- 1/2 cup orange juice
- 3/4 cup dried cherries, divided
- 6 large eggs
- 2 cups 2% milk
- 1/4 cup sugar
- 1 tablespoon grated orange peel
- 2 teaspoons vanilla extract
- 1 teaspoon ground cinnamon
- 1/4 teaspoon salt
- 8 cups cubed brioche or egg bread
- 1-1/2 cups (6 ounces) cubed Havarti cheese
- 1 cup maple syrup
- Confectioners' sugar
- Pour orange juice over 1/2 cup cherries in a small bowl; let stand 15 minutes. In a large bowl, whisk eggs, milk, sugar, orange peel, vanilla, cinnamon and salt until blended. Stir in cherry mixture. Gently stir in bread cubes; transfer to a greased 8-in. square baking dish. Sprinkle with cheese. Refrigerate, covered, several hours or overnight.

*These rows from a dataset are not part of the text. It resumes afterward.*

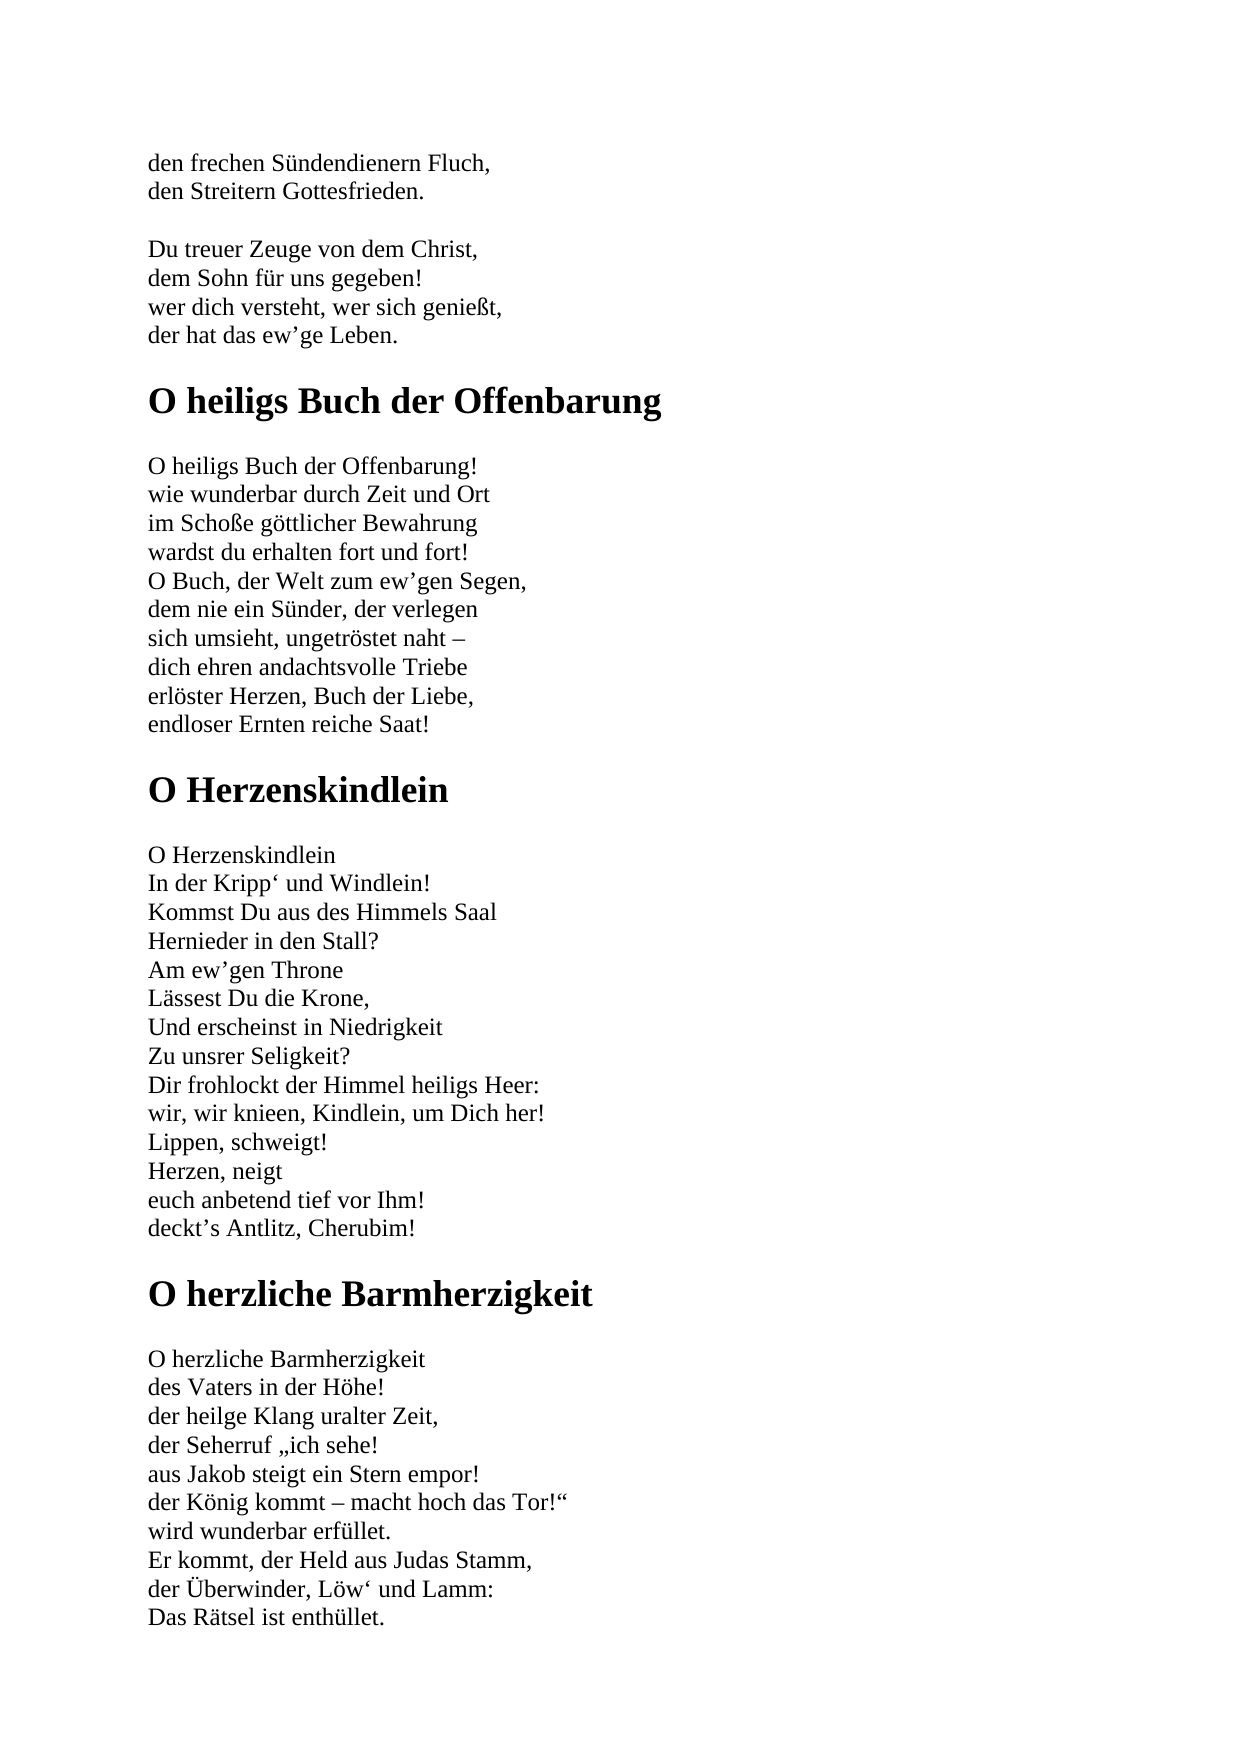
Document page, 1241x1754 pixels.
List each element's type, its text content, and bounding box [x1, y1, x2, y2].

text O Herzenskindlein In der Kripp‘ und Windlein! Kommst Du aus des Himmels Saal Hernieder in den Stall? Am ew’gen Throne Lässest Du die Krone, Und erscheinst in Niedrigkeit Zu unsrer Seligkeit? Dir frohlockt der Himmel heiligs Heer: wir, wir knieen, Kindlein, um Dich her! Lippen, schweigt! Herzen, neigt euch anbetend tief vor Ihm! deckt’s Antlitz, Cherubim! [148, 840, 1093, 1242]
text O heiligs Buch der Offenbarung! wie wunderbar durch Zeit und Ort im Schoße göttlicher Bewahrung wardst du erhalten fort und fort! O Buch, der Welt zum ew’gen Segen, dem nie ein Sünder, der verlegen sich umsieht, ungetröstet naht – dich ehren andachtsvolle Triebe erlöster Herzen, Buch der Liebe, endloser Ernten reiche Saat! [148, 451, 1093, 738]
subtitle O Herzenskindlein [148, 767, 1093, 811]
subtitle O heiligs Buch der Offenbarung [148, 378, 1093, 422]
subtitle O herzliche Barmherzigkeit [148, 1271, 1093, 1314]
text O herzliche Barmherzigkeit des Vaters in der Höhe! der heilge Klang uralter Zeit, der Seherruf „ich sehe! aus Jakob steigt ein Stern empor! der König kommt – macht hoch das Tor!“ wird wunderbar erfüllet. Er kommt, der Held aus Judas Stamm, der Überwinder, Löw‘ und Lamm: Das Rätsel ist enthüllet. [148, 1344, 1093, 1631]
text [148, 148, 1093, 205]
text Du treuer Zeuge von dem Christ, dem Sohn für uns gegeben! wer dich versteht, wer sich genießt, der hat das ew’ge Leben. [148, 234, 1093, 349]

- Preheat oven to 350°. Remove souffle from refrigerator while oven heats. Bake 45-55 minutes or until puffed, golden and a knife inserted near the center comes out clean. Let stand 10 minutes before cutting.
- In a small saucepan, combine maple syrup and remaining cherries; heat through. Serve with souffle; dust with confectioners' sugar. Yield: 9 servings.